Every live WBGT you see in an app is a calculation, not a thermometer reading. There's no black-globe sensor on your street corner — the number is modeled from weather data (temperature, humidity, wind, sunshine). So the fair question isn't "is it the real WBGT?" but "how close is the model?" Here's how we keep ours honest — in public.
We grade ourselves against an independent answer key
The U.S. National Weather Service publishes its own WBGT forecast for locations across the country. That gives us an independent answer key to check ourselves against. We compare our number to theirs continuously, and we show the raw comparison live on our Live Accuracy page — updated through the day — instead of making a one-time claim.
(An honest caveat: the NWS figure is itself a model, so a gap measures method-and-input disagreement, not absolute truth. But it's a rigorous, independent yardstick — and the best public one there is.)
The accuracy flywheel
Every comparison is saved — not just the two numbers, but the full set of conditions behind them (temperature, humidity, wind, sunshine, time of day…). Over time that builds a growing, retained record of "here's what we predicted, here's the reference, and here were the exact conditions."
That dataset is what powers the next two steps — and it compounds: the longer it runs, the more it can teach us.
Our error wasn't random — it depended on conditions
When we looked across thousands of these comparisons, a clear pattern emerged. On average our WBGT matched the reference almost perfectly. But that average was hiding something:
- In strong sun, we ran a touch warm (about +1.4 °C).
- At night, we ran a touch cool (about −1.4 °C).
- The warm bias was worst in calm air — up to a few degrees — which is exactly the situation that occasionally produced a scary "Extreme" reading on a day that felt fine.
Because the warm and cool errors cancel out on average, a single across-the-board nudge would do nothing. The fix had to depend on the conditions — chiefly how strong the sun is and how much wind there is.
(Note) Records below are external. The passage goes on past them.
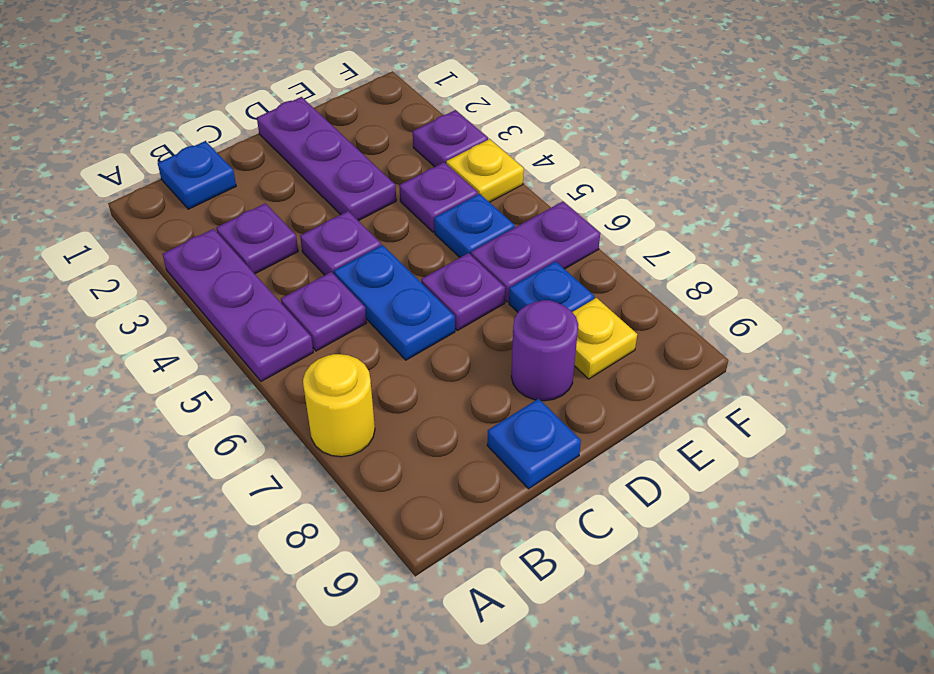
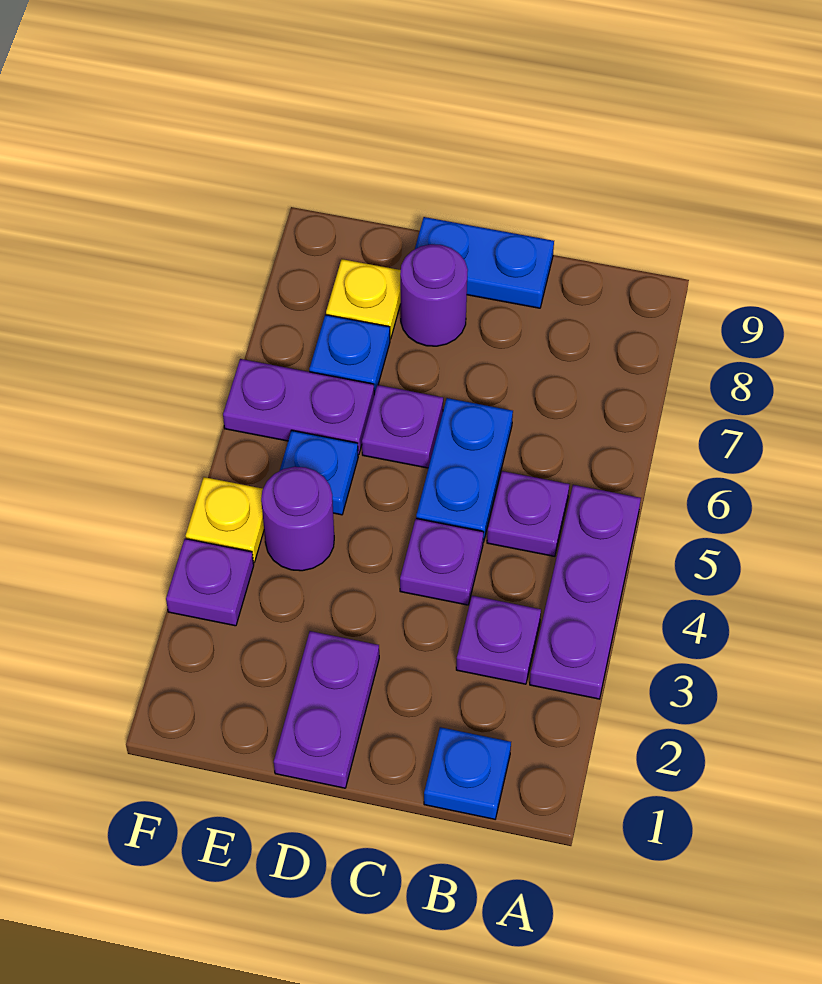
yellow round brick A7 level 1 -> none
blue plate C9 level 1 -> blue plate C9:D9 level 1
purple plate D1:D3 level 1 -> purple plate D1:D2 level 1
purple plate E4 level 1 -> purple round brick E4 level 1

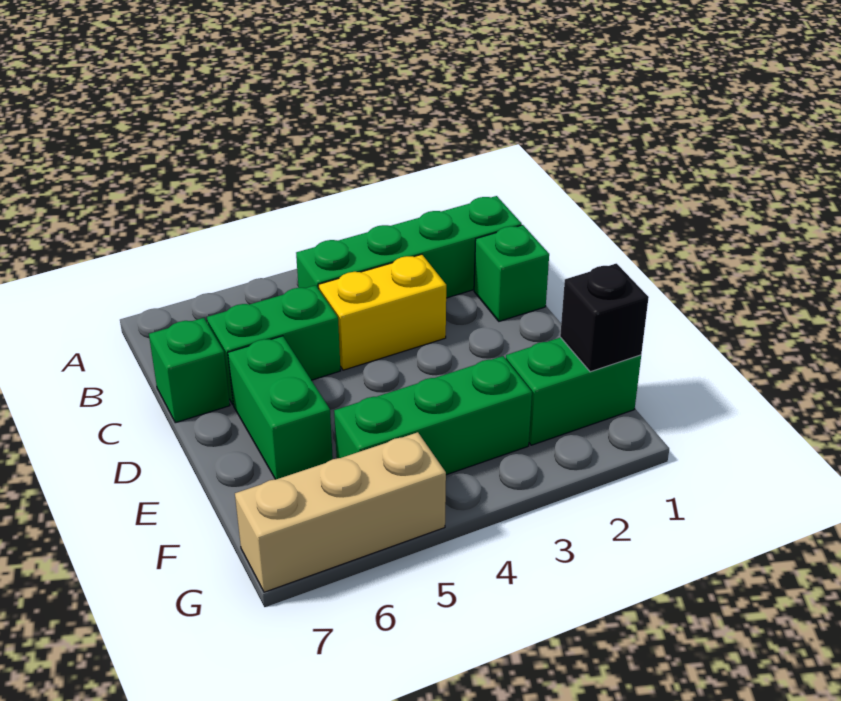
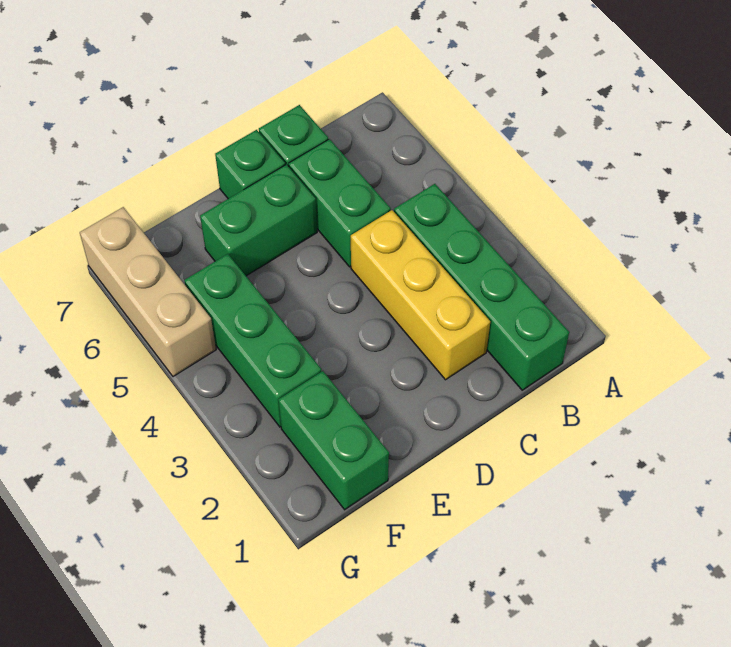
green brick C1 level 1 -> green brick D7 level 1
yellow brick C3:C4 level 1 -> yellow brick C2:C4 level 1
black brick F1 level 2 -> none

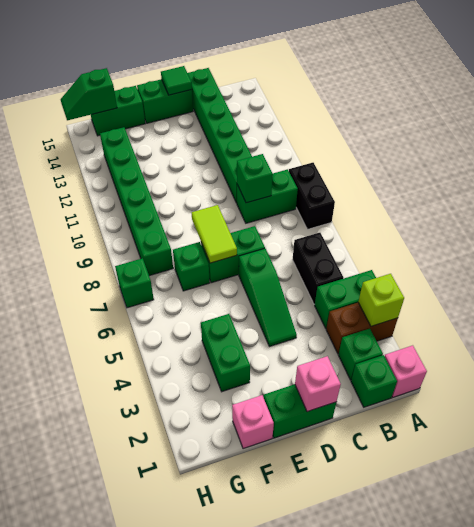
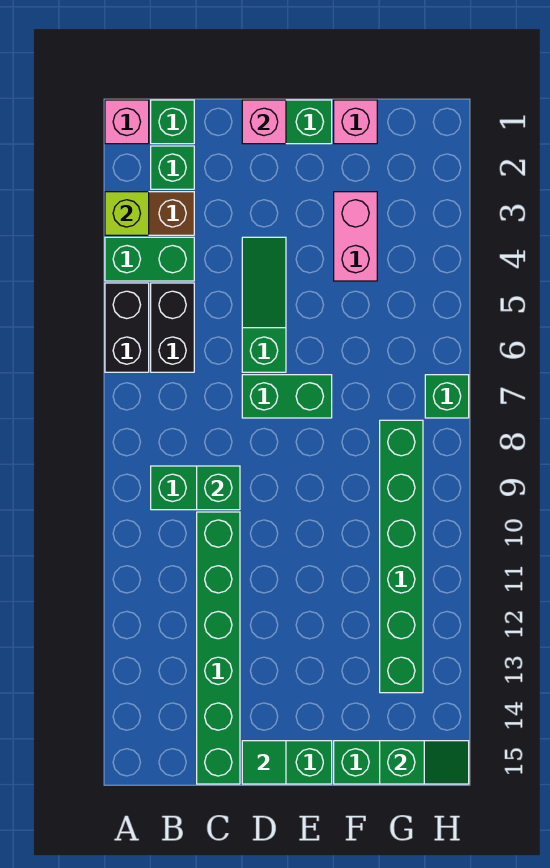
black brick A8:A9 level 1 -> black brick A5:A6 level 1
lime tile E7:E8 level 2 -> none
green brick F3:F4 level 1 -> pink brick F3:F4 level 1
green brick F7 level 1 -> none

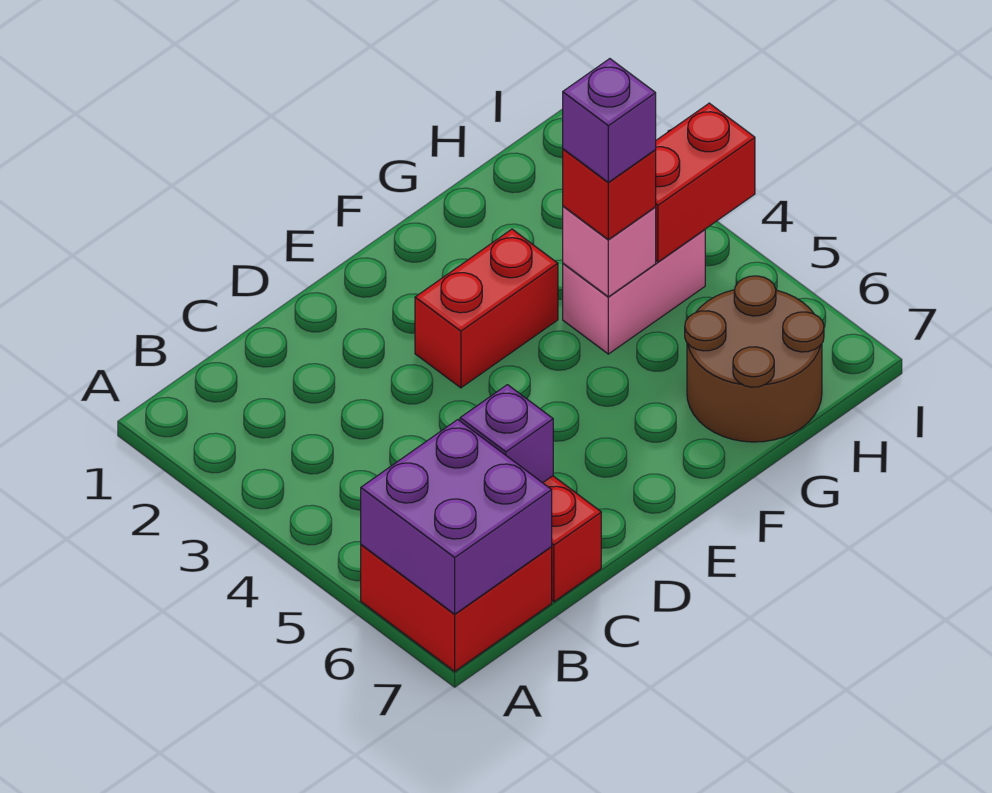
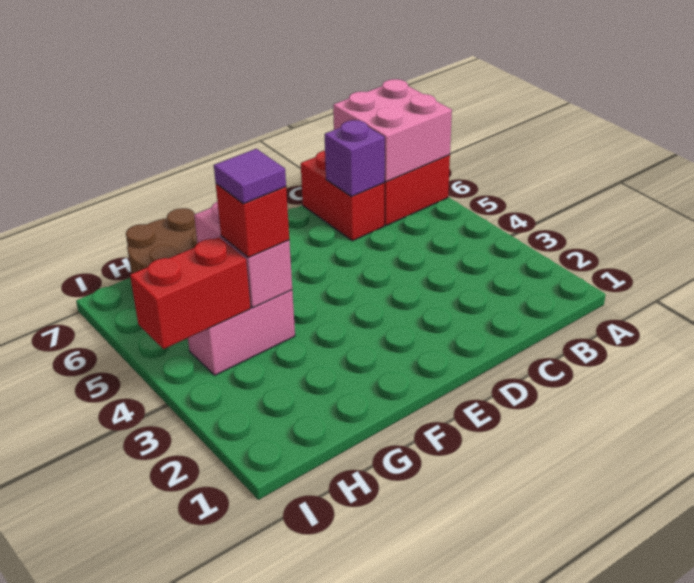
purple brick A6:B7 level 2 -> pink brick A6:B7 level 2
red brick E3:F3 level 1 -> none
pink brick G4 level 2 -> pink brick G4:G5 level 2
purple brick G4 level 4 -> purple tile G4 level 4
So we correct it — but only when it's proven to help
We learned a small correction from the data: how much to add or subtract for a given amount of sun and wind. In strong, calm sun it gently pulls the number down; on a still night it nudges it up.
The careful part is how it's trusted. Before we apply the correction, we hold out entire cities it has never seen and check whether it improves the reading there. On our current data, that cross-check cuts the typical error by about 31% on cities the model never trained on. In other words it's learning real physics — not memorizing the handful of places we can check. And if the correction ever stopped passing that test, it would switch itself off.
You can see the exact correction — and that cross-check — on the Live Accuracy page.
Why a U.S. answer key helps the whole world
Here's the part we're genuinely proud of: the correction is keyed on sun and wind, and those exist everywhere. A lesson learned at U.S. reference cities — "in this much sun, with this little wind, the model tends to run a bit warm" — applies just as well in Lagos or Lahore. So an answer key that only exists for the United States quietly makes the reading better worldwide, including the many places where no one publishes a WBGT to check against.
That's the whole idea: treat accuracy as a living system, not a fixed claim. Measure it in public, learn where it's off, correct it carefully, and prove the fix travels.